- Text provided
=-=-=-=-=

Re: [slurm-users] Larger jobs tend to get starved out on our cluster

Baker D . J . Wed, 16 Jan 2019 09:07:45 -0800

Hi Chris,


Thank you for your reply regarding OpenMPI and srun. When I try to run an mpi 
program using srun I find the following..


red[036-037]
[red036.cluster.local:308110] PMI_Init [pmix_s1.c:168:s1_init]: PMI is not 
initialized
[red036.cluster.local:308107] PMI_Init [pmix_s1.c:168:s1_init]: PMI is not 
initialized
[red036.cluster.local:308111] PMI_Init [pmix_s1.c:168:s1_init]: PMI is not 
initialized
[red036.cluster.local:308101] PMI_Init [pmix_s1.c:168:s1_init]: PMI is not 
initialized
[red036.cluster.local:308105] PMI_Init [pmix_s1.c:168:s1_init]: PMI is not 
initialized


That's despite configuring with the pmi device. That is...


./configure --prefix=/local/software/openmpi/3.0.0/intel --enable-shared 
--enable-static --enable-mpi-cxx --with-verbs --disable-java --disable-mpi-java 
--disable-mpi-thread-multiple --without-ucx --with-pmi=/usr 
--with-pmi-libdir=/usr --with-slurm --with-hwloc=internal


On the other I find that mpirun detects the resources allocated to the job and 
the execute appears to run as expected. We did have a contract with SchedMD 
(expired now). I note that following their advice that we were able to upgrade 
slurm form 17* to 18* and didn't have to rebuild our OpenMPI installations for 
the new Slurm version. Actually, the above failure is common to Slurm v17 and 
18.

=-=-=-=-=

- Data section
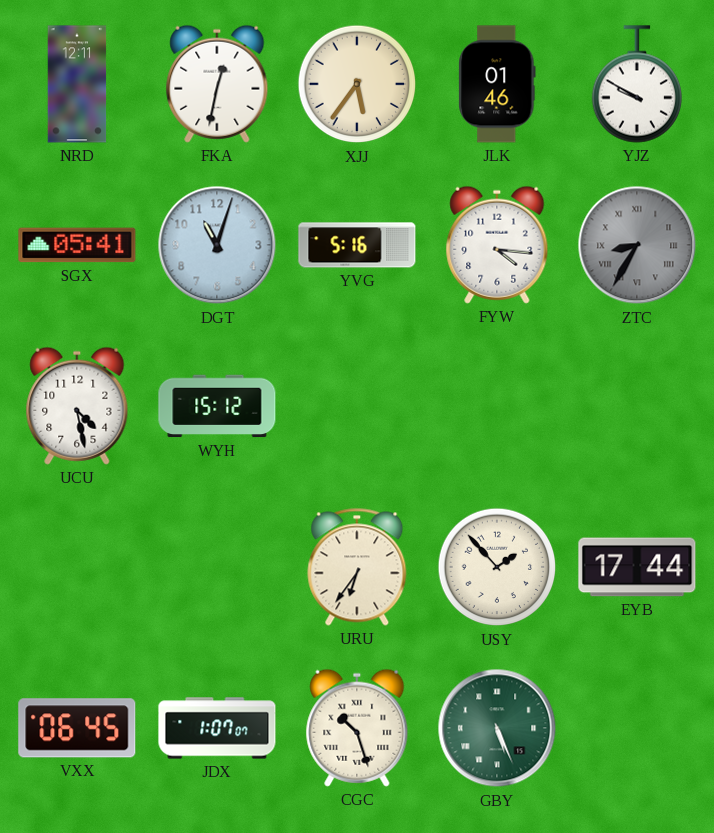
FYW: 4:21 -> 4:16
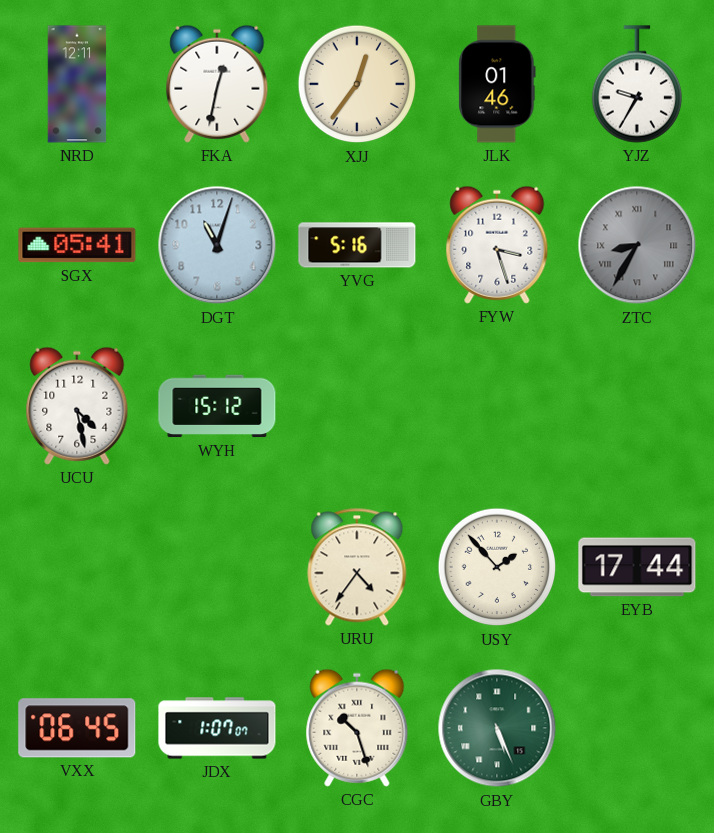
XJJ: 5:36 -> 12:36
YJZ: 9:50 -> 9:35
FYW: 4:16 -> 3:27
URU: 6:36 -> 4:36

=-=-=-=-=

- Directives
a. Can you reproduce the mailing-list post starting at "Baker D . J" and ending at "find the following..", renaming "srun" to "mpiexec" everywhere it occurs?
b. In the mailing-list post, which Slurm versions does the failure occur with?

- Results of the tasks
a.
Baker D . J . Wed, 16 Jan 2019 09:07:45 -0800

Hi Chris,


Thank you for your reply regarding OpenMPI and mpiexec. When I try to run an mpi 
program using mpiexec I find the following..

b. Slurm v17 and 18.